[[ DATASET CONTENT, beginning ]]

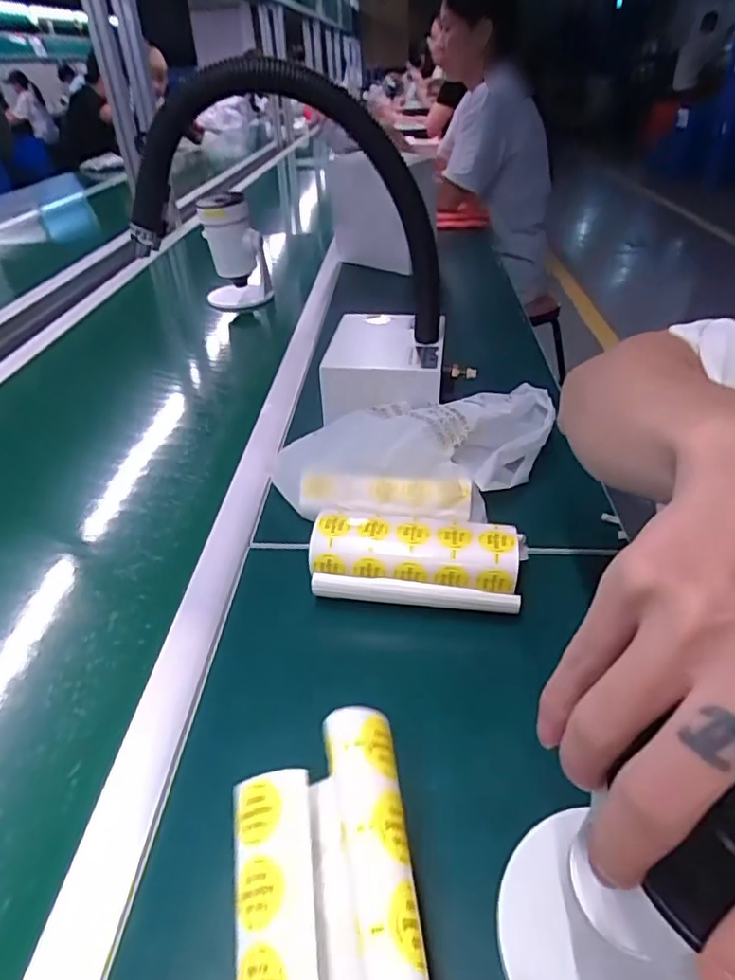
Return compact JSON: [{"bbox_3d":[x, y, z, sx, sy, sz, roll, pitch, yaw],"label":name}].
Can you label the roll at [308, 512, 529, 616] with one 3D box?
[{"bbox_3d":[0.040,0.059,0.480,0.164,0.064,0.060,1,36,8],"label":"roll"}]

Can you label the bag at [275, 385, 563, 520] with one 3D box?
[{"bbox_3d":[0.048,-0.042,0.595,0.274,0.095,0.147,1,35,7],"label":"bag"}]

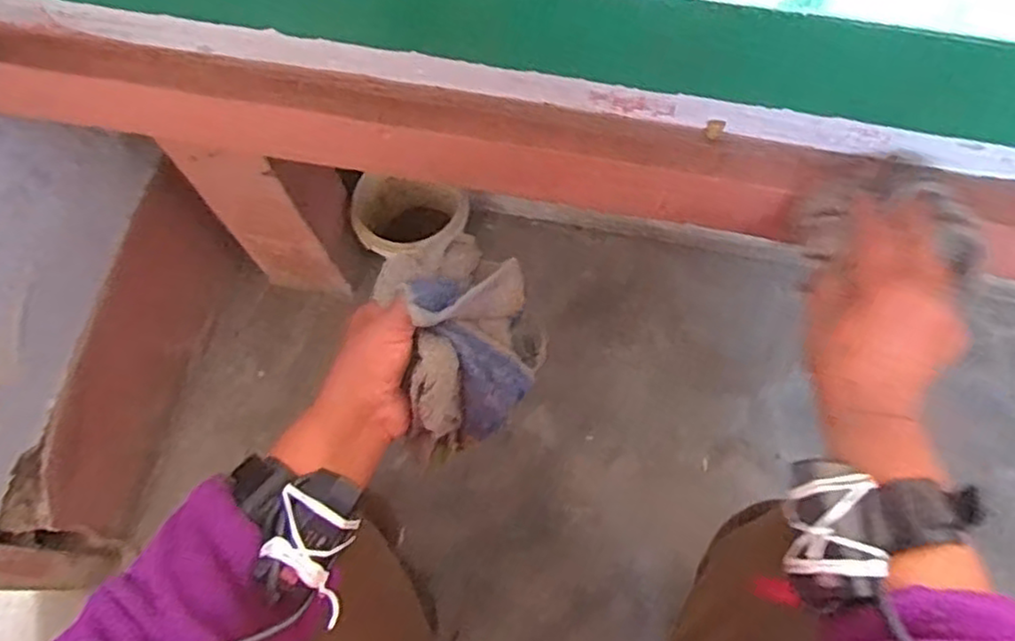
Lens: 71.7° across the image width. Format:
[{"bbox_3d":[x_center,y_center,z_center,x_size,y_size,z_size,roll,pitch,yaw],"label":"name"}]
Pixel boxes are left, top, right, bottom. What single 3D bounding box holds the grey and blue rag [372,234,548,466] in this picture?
[{"bbox_3d":[-0.033,0.013,0.506,0.111,0.116,0.120,-26,70,-8],"label":"grey and blue rag"}]

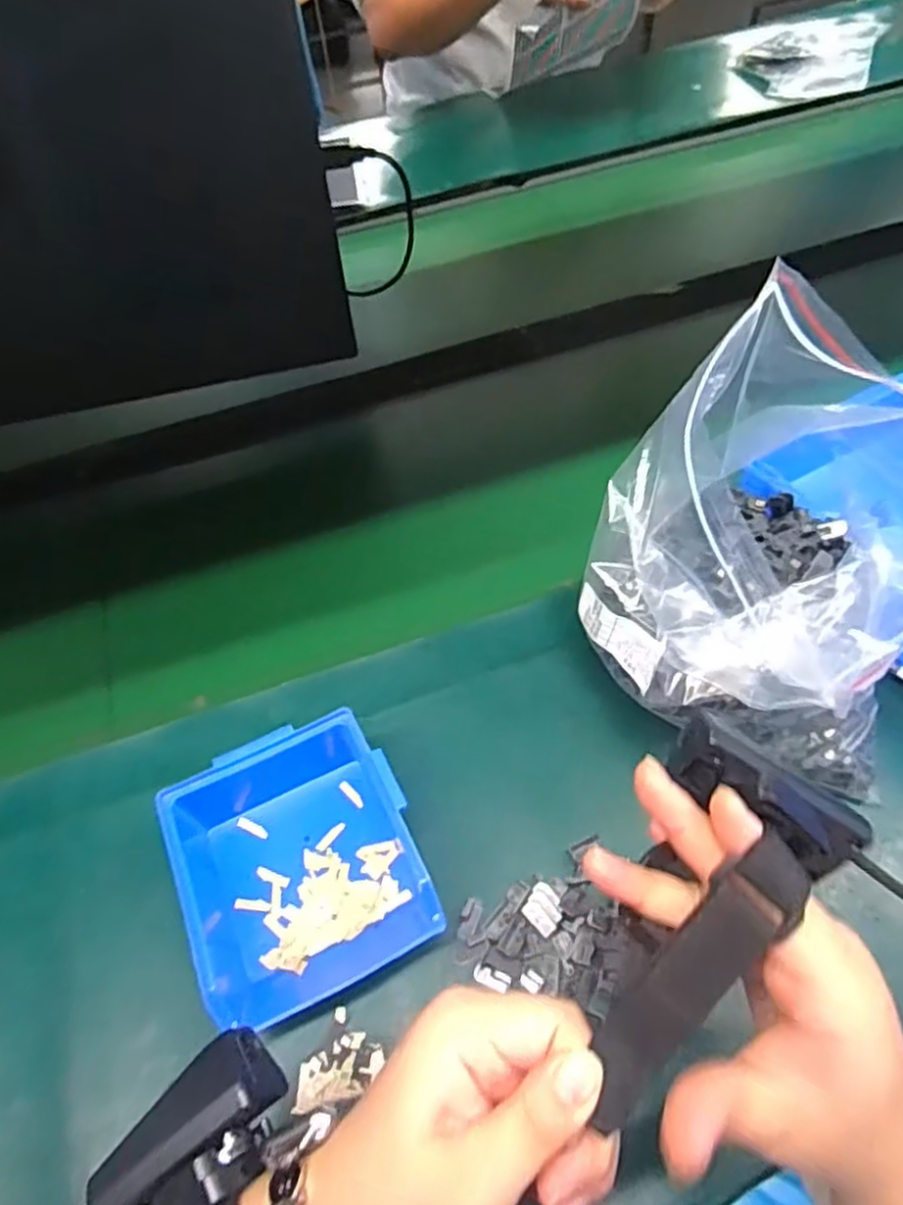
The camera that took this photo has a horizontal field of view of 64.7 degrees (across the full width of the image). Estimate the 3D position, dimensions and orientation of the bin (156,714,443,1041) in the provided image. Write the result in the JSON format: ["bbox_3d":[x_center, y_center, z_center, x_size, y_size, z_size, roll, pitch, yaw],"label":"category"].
[{"bbox_3d":[-0.088,0.143,0.411,0.130,0.066,0.154,-23,56,-12],"label":"bin"}]

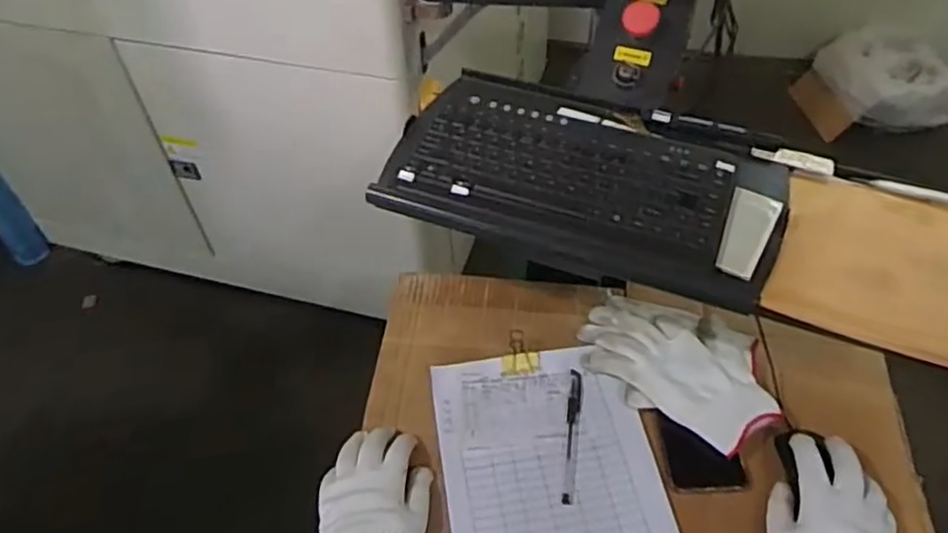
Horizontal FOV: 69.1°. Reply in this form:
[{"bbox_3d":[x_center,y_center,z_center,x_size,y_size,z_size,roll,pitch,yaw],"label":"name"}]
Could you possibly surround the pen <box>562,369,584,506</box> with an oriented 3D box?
[{"bbox_3d":[0.103,0.175,0.716,0.015,0.007,0.147,6,51,8],"label":"pen"}]

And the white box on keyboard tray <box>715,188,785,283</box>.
[{"bbox_3d":[0.252,-0.033,0.638,0.042,0.011,0.103,23,55,20],"label":"white box on keyboard tray"}]

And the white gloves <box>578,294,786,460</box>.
[{"bbox_3d":[0.221,0.102,0.742,0.214,0.033,0.134,29,57,23],"label":"white gloves"}]

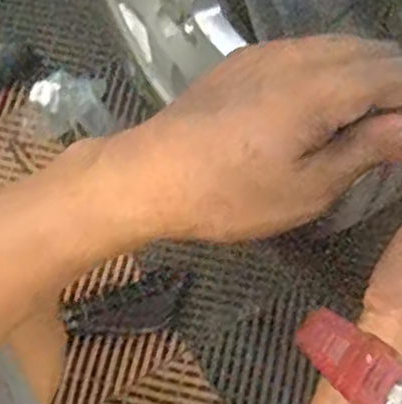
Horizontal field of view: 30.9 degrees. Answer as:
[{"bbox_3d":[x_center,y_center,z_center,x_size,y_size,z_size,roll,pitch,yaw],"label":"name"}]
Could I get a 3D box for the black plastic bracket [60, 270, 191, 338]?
[{"bbox_3d":[-0.088,0.130,0.894,0.159,0.022,0.064,-21,71,-9],"label":"black plastic bracket"}]

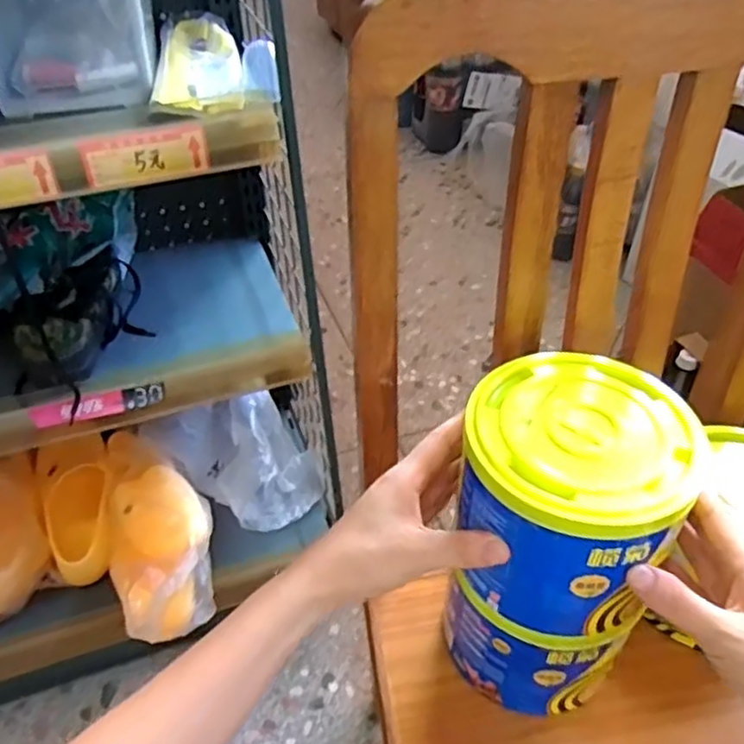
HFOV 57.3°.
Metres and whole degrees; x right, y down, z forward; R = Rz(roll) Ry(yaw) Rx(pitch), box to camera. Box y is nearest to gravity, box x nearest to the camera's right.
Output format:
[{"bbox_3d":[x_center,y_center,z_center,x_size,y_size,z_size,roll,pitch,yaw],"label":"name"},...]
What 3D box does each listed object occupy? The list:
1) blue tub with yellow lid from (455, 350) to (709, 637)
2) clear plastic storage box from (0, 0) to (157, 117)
[{"bbox_3d":[0.120,0.073,0.423,0.124,0.111,0.125,0,43,0],"label":"blue tub with yellow lid"},{"bbox_3d":[-0.282,-0.345,0.628,0.154,0.109,0.217,-11,44,-12],"label":"clear plastic storage box"}]

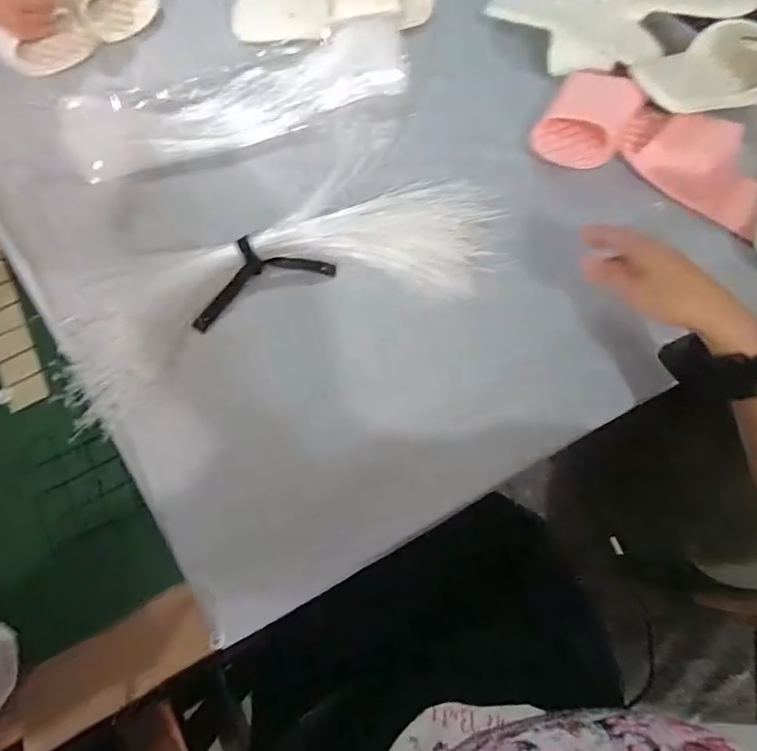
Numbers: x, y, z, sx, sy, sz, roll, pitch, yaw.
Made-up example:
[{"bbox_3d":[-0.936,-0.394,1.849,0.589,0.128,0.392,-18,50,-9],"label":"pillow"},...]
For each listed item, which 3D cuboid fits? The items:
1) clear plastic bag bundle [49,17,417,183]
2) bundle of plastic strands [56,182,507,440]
[{"bbox_3d":[-0.171,-0.344,0.610,0.424,0.032,0.096,-16,71,-3],"label":"clear plastic bag bundle"},{"bbox_3d":[-0.094,-0.098,0.527,0.484,0.031,0.140,-22,71,-6],"label":"bundle of plastic strands"}]

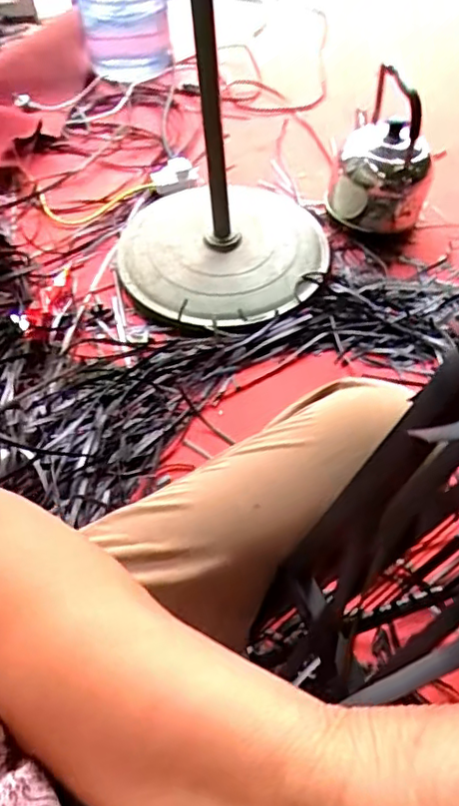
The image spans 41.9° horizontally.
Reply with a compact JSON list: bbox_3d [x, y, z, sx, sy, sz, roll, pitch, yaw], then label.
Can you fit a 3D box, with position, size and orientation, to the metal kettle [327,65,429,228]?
[{"bbox_3d":[0.333,-0.528,1.270,0.201,0.283,0.187,14,56,10],"label":"metal kettle"}]

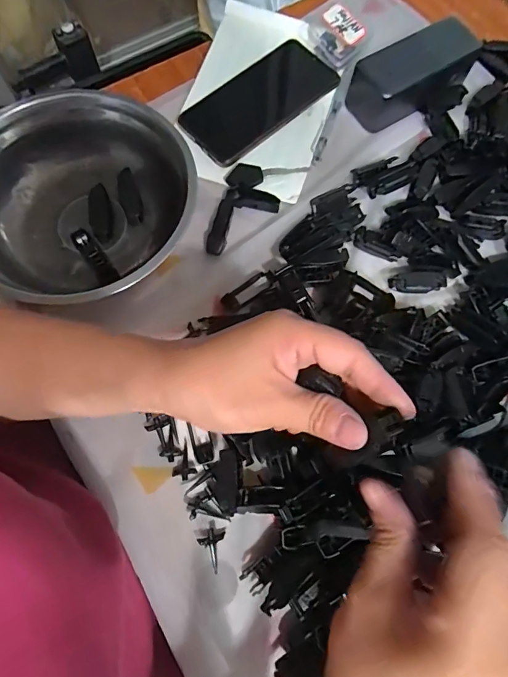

[[ DATASET CONTENT, end ]]

- [WHAT YOU SHOULD DO]: Tell how many lines of the records above contain "compact", replying with the number only.

- [TASK ANSWER]: 2